» YOUR OBJECTIVE: Convert the material below into a JSON list of strings with one string per line, omitting blank lines. Leave the pictures out of the list.

Stored dataset entries:
--------------------------------
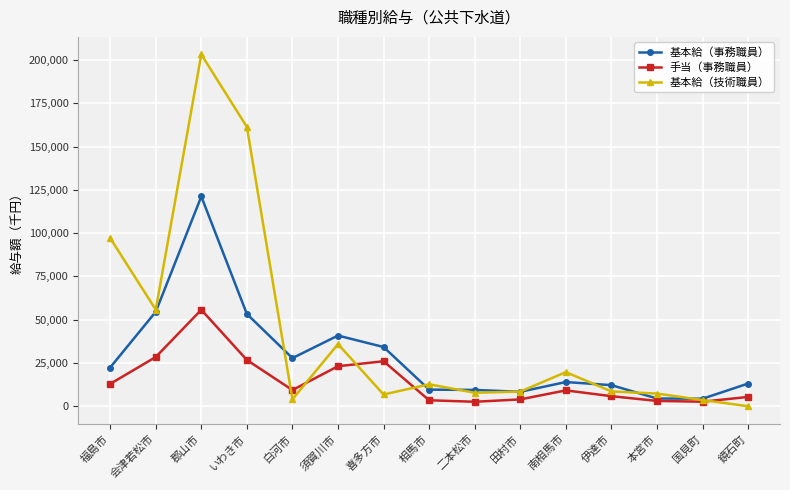

True or false: 手当（事務職員） has more than 0 interior local peaks.

True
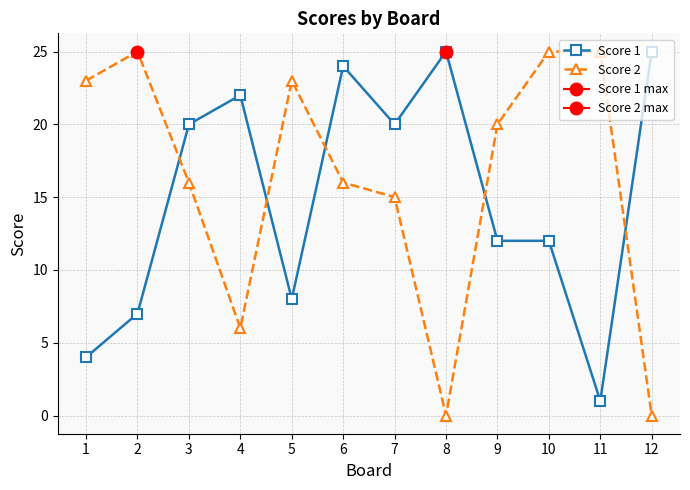

Which series has the widest spread of values?

Score 2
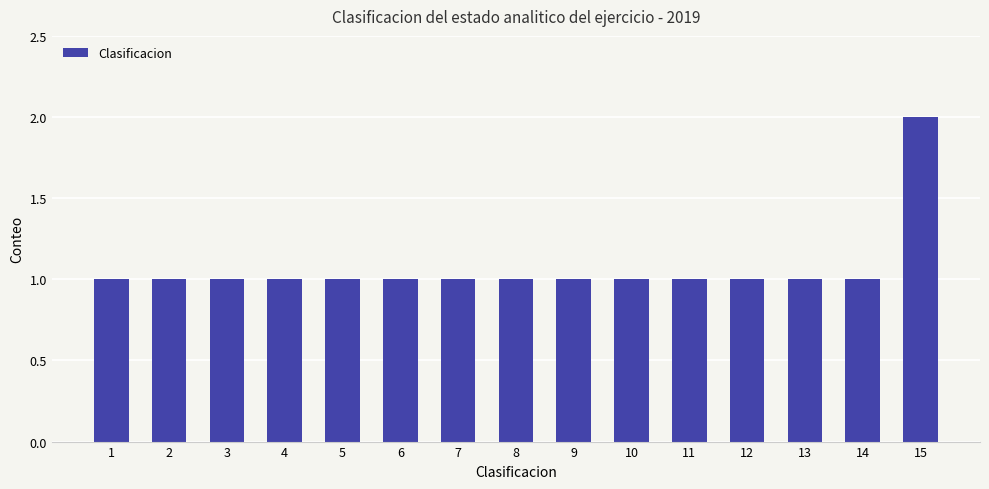

Is it true that the value at 5 is 1?

True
--------------------------------
» ANSWER SPACE:
[
  "True or false: 手当（事務職員） has more than 0 interior local peaks.",
  "True",
  "Which series has the widest spread of values?",
  "Score 2",
  "Is it true that the value at 5 is 1?",
  "True"
]